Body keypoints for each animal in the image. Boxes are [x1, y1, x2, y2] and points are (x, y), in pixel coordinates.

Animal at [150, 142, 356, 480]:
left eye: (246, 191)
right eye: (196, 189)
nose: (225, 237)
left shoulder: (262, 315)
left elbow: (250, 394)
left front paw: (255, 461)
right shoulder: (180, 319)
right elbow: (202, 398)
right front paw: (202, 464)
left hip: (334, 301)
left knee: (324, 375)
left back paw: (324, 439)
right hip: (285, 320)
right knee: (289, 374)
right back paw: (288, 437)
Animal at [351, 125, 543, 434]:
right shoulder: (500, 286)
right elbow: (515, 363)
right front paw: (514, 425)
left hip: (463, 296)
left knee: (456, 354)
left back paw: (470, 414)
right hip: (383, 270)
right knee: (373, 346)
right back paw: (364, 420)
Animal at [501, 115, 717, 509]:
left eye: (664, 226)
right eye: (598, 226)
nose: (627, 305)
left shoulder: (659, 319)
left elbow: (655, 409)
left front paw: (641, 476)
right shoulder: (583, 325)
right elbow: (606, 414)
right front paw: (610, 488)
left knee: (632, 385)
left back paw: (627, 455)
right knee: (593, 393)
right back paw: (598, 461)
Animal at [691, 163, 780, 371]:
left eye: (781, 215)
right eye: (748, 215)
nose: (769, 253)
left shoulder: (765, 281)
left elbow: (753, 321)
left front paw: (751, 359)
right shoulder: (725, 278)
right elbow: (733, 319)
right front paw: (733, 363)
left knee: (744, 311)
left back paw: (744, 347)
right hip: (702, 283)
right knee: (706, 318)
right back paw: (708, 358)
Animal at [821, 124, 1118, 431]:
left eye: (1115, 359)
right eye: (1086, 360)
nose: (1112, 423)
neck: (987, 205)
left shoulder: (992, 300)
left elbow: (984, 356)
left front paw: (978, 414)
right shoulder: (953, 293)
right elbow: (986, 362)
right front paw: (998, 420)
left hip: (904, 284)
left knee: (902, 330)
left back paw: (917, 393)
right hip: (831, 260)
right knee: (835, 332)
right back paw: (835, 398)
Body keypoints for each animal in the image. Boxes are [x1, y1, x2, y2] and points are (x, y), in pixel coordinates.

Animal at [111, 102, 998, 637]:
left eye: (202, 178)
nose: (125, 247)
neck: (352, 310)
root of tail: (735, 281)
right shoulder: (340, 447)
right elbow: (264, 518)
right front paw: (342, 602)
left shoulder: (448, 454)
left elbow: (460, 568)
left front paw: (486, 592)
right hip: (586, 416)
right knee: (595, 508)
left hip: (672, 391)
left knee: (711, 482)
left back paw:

——

### Task goal
Once you have read the entries, repeat them all exactly.

### Output
Body keypoints for each animal in the image. Boxes are [x1, y1, x2, y2] and points are (x, y), in pixel coordinates.

Animal at [150, 142, 356, 480]:
left eye: (246, 191)
right eye: (196, 189)
nose: (225, 237)
left shoulder: (262, 315)
left elbow: (250, 394)
left front paw: (255, 461)
right shoulder: (180, 319)
right elbow: (202, 398)
right front paw: (202, 464)
left hip: (334, 301)
left knee: (324, 375)
left back paw: (324, 439)
right hip: (285, 320)
right knee: (289, 374)
right back paw: (288, 437)
Animal at [351, 125, 543, 434]:
right shoulder: (500, 286)
right elbow: (515, 363)
right front paw: (514, 425)
left hip: (463, 296)
left knee: (456, 354)
left back paw: (470, 414)
right hip: (383, 270)
right knee: (373, 346)
right back paw: (364, 420)
Animal at [501, 115, 717, 509]:
left eye: (664, 226)
right eye: (598, 226)
nose: (627, 305)
left shoulder: (659, 319)
left elbow: (655, 409)
left front paw: (641, 476)
right shoulder: (583, 325)
right elbow: (606, 414)
right front paw: (610, 488)
left knee: (632, 385)
left back paw: (627, 455)
right knee: (593, 393)
right back paw: (598, 461)
Animal at [691, 163, 780, 371]:
left eye: (781, 215)
right eye: (748, 215)
nose: (769, 253)
left shoulder: (765, 281)
left elbow: (753, 321)
left front paw: (751, 359)
right shoulder: (725, 278)
right elbow: (733, 319)
right front paw: (733, 363)
left knee: (744, 311)
left back paw: (744, 347)
right hip: (702, 283)
right knee: (706, 318)
right back paw: (708, 358)
Animal at [821, 124, 1118, 431]:
left eye: (1115, 359)
right eye: (1086, 360)
nose: (1112, 423)
neck: (987, 205)
left shoulder: (992, 300)
left elbow: (984, 356)
left front paw: (978, 414)
right shoulder: (953, 293)
right elbow: (986, 362)
right front paw: (998, 420)
left hip: (904, 284)
left knee: (902, 330)
left back paw: (917, 393)
right hip: (831, 260)
right knee: (835, 332)
right back paw: (835, 398)
Body keypoints for each animal in the image. Boxes are [x1, y1, x2, y2] and points are (x, y), in pixel coordinates.

Animal at [111, 102, 998, 637]:
left eye: (202, 178)
nose: (125, 247)
neck: (352, 310)
root of tail: (735, 281)
right shoulder: (340, 447)
right elbow: (264, 518)
right front paw: (342, 602)
left shoulder: (448, 454)
left elbow: (460, 568)
left front paw: (486, 592)
right hip: (586, 416)
right knee: (595, 508)
left hip: (672, 391)
left knee: (711, 482)
left back paw:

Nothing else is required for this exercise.